With the records as your source, report how many lines contain "filter". Add no other words.
....
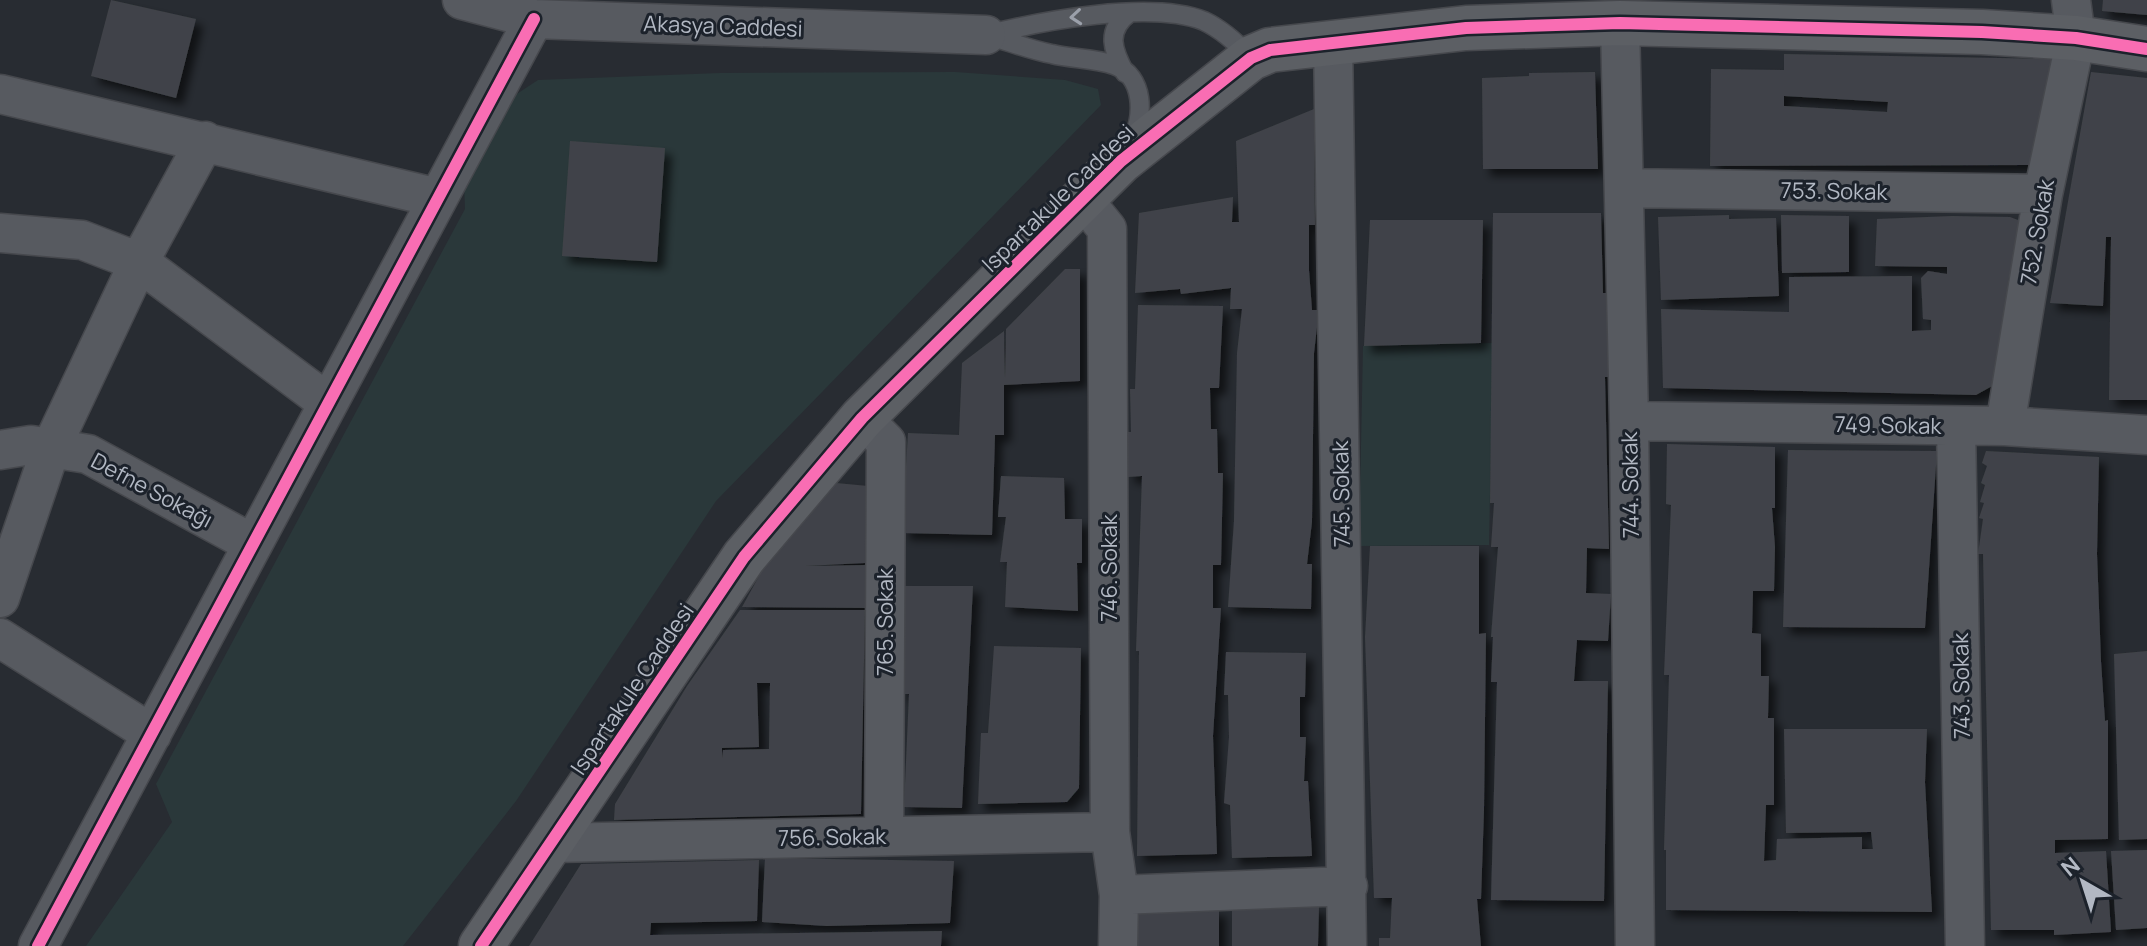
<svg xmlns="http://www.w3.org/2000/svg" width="2147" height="946" viewBox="0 0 2147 946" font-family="Manrope,sans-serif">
<defs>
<filter id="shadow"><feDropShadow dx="7" dy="7" stdDeviation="4" flood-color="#0009"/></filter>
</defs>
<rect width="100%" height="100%" fill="#282c32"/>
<!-- green -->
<path fill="#2a383a" d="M955 72 1065 80 1098 89 1101 105 716 501 516 801 403 946H86L172 822 156 784 465 209 464 180 506 101 538 80 720 73Z
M1493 343 1489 545 1359 546 1363 346Z"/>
<!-- building -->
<path fill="#404348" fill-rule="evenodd" filter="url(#shadow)" d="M111 0 196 19 176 98 91 76Z
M2103 0H2147V15L2102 11Z
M1784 54 2052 59 2031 165 1710 166 1711 69 1784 70ZM1784 96 1888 102 1887 112 1784 106Z
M1595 72 1598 169H1483L1482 78 1529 76V73Z
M2091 72 2147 78V400H2109L2111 237H2106L2103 306 2050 303Z
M1314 109 1315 225H1309V270L1312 310H1319L1314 353 1312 522 1307 564H1312L1311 609 1228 607 1234 521 1237 353 1242 309H1230L1231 288 1181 294 1180 289 1135 293 1139 213 1233 197 1232 222H1239L1236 141Z
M570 141 665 148 657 262 562 256Z
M1493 213H1601L1603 293H1609L1610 377H1605L1609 549 1587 548 1586 593 1611 594 1608 641 1577 640 1574 681H1608L1604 901 1491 900 1497 682H1491L1493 637H1491L1498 547H1491L1494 503H1490Z
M1729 215V219L1776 218 1779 296 1661 300 1658 217Z
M1781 215 1849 216V272L1782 273Z
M1952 216 2010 217 2018 220 2020 227 2008 282 2007 328H2001L1994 385 1976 395 1663 388 1661 309 1789 312V277L1912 276V331L1931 330V320L1923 319 1921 278 1928 271 1947 274V267L1875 266 1877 219Z
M1370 220H1483L1481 343 1364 346Z
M1065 269H1080V381L1004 385V435H995L992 535 902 533 908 433 959 435 962 363 1004 331 1005 378 1006 329Z
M1138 305 1223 306 1219 388H1210L1211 429H1217L1218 473H1223L1221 565H1213V608H1221L1213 736 1217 854 1137 856 1139 651H1136L1142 476 1128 477 1125 432H1131L1130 389H1135Z
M1667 444 1775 447V508H1772L1775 547 1774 591H1753L1752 633 1761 634V676H1769L1768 718H1774V805H1766L1764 861 1776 860 1777 839 1862 837V849H1873L1871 832 1786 833 1784 729H1927L1925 782 1932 912 1666 910V850H1664L1669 675H1664L1671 505 1666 504Z
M1788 450 1937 451 1925 628 1783 627Z
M1986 451 2099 457 2097 554 2101 661 2105 721 2108 720V839L2055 840V853L2106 851 2111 932 2054 935V930H1991L1983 554H1978L1983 519 1979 518 1984 503 1980 502 1985 485 1981 483 1987 466 1982 463Z
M1001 476 1064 478 1065 519H1082V563H1077L1078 611 1005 607 1007 562H1000L1006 517H998Z
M836 483 868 486 865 563 805 566 867 565 868 608 742 607 764 567Z
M1370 546H1479V634L1486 633 1484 810 1481 899H1477L1481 946H1379V938H1390L1392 898H1374L1365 637Z
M905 586H973L962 808 904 807 909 694H901Z
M740 610H865L861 814 614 820 615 804 687 686ZM757 683H770L769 749 723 750 722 758V748L759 747Z
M994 646 1081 648 1079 788 1067 802 978 804 981 733H988Z
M2147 651V839L2119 840 2114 654Z
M1226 652 1306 653 1305 697H1300V737H1306L1304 781H1308L1312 856 1232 858 1230 805 1224 803 1229 737 1228 695H1224Z
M2147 850V928L2116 930 2111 851Z
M765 858 954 861 950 923 827 926 762 922Z
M759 860 757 921 651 923 650 935 942 931 941 946H529L581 864Z
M1319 906 1318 946H1232V907Z
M1219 909V946H1136L1138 910Z"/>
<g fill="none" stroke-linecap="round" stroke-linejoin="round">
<defs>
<path id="lane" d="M1125 73C1113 51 1105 31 1129 13
M1132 140C1144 117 1145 76 1114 65 1095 58 1072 59 1052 54 1030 50 1008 41 986 35 1041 21 1151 0 1204 21 1223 30 1237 43 1251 58"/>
<path id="street" d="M462 0 534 19 986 35
M1620 23 1629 421 1635 946
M1333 42 1347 946
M0 94 438 198
M1624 188 2043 194
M1082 198 1107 229 1110 832 1119 895 1118 946
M0 233 82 240 139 262 328 403
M862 418 886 442 884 836
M1629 421 2005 426 2147 435
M1956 426 1965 946
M2005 426 2043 194 2076 38 2071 0
M0 450 31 445 88 454 253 544
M0 598 51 448 139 262 205 141
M0 638 152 734
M553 843 1110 832
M1119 895 1348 886
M38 946 534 19"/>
<path id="secondary" d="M481 946 744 557 862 418 1121 161 1251 58 1270 50 1466 28 1620 23 1982 32 2076 38 2147 49"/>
</defs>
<!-- lane casing -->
<use href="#lane" stroke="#46484d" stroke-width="21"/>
<!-- street casing -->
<use href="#street" stroke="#46484d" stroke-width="41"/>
<!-- secondary casing -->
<use href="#secondary" stroke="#46484d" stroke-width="47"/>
<!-- lane -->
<use href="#lane" stroke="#575a60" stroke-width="18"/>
<!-- street -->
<use href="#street" stroke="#575a60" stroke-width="38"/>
<!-- secondary -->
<use href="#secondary" stroke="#5c5f64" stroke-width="44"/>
<defs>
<path id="cycleway" d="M38 946 534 19
M481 946 744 557 862 418 1121 161 1251 58 1270 50 1466 28 1620 23 1982 32 2076 38 2147 49"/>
</defs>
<!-- cycleway casing -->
<use href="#cycleway" stroke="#1c222b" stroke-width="17"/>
<!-- cycleway -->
<use href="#cycleway" stroke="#f96db3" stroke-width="12"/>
</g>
<!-- one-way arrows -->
<defs><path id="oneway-chevron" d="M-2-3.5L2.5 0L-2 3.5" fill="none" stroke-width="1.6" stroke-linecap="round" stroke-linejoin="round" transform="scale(2)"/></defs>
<use stroke="#9ba0aa" href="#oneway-chevron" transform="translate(1076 17) rotate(175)"/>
<g text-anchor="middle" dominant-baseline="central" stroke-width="6" stroke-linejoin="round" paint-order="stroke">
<!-- street labels -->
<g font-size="22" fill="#b2b8c3" stroke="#1c222b">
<text transform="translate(723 26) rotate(2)">Akasya Caddesi</text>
<text transform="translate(1834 191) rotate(1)">753. Sokak</text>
<text transform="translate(1058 198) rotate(-44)">Ispartakule Caddesi</text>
<text transform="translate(2037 232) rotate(-80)">752. Sokak</text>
<text transform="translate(1888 425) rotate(1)">749. Sokak</text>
<text transform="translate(1630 485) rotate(-91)">744. Sokak</text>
<text transform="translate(152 490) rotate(28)">Defne Sokağı</text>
<text transform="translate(1341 494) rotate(-91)">745. Sokak</text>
<text transform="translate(1109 568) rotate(-90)">746. Sokak</text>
<text transform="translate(885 622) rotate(-90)">765. Sokak</text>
<text transform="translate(1961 686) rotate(-91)">743. Sokak</text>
<text transform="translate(632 689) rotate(-56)">Ispartakule Caddesi</text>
<text transform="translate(832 837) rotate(-1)">756. Sokak</text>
</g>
</g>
<!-- north arrow -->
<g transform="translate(2083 882) rotate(321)" stroke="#1c222b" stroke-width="6" paint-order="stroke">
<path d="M0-6L14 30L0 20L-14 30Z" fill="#b2b8c3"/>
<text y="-12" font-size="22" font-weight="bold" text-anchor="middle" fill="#b2b8c3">N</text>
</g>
</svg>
....
_OUTPUT_. 2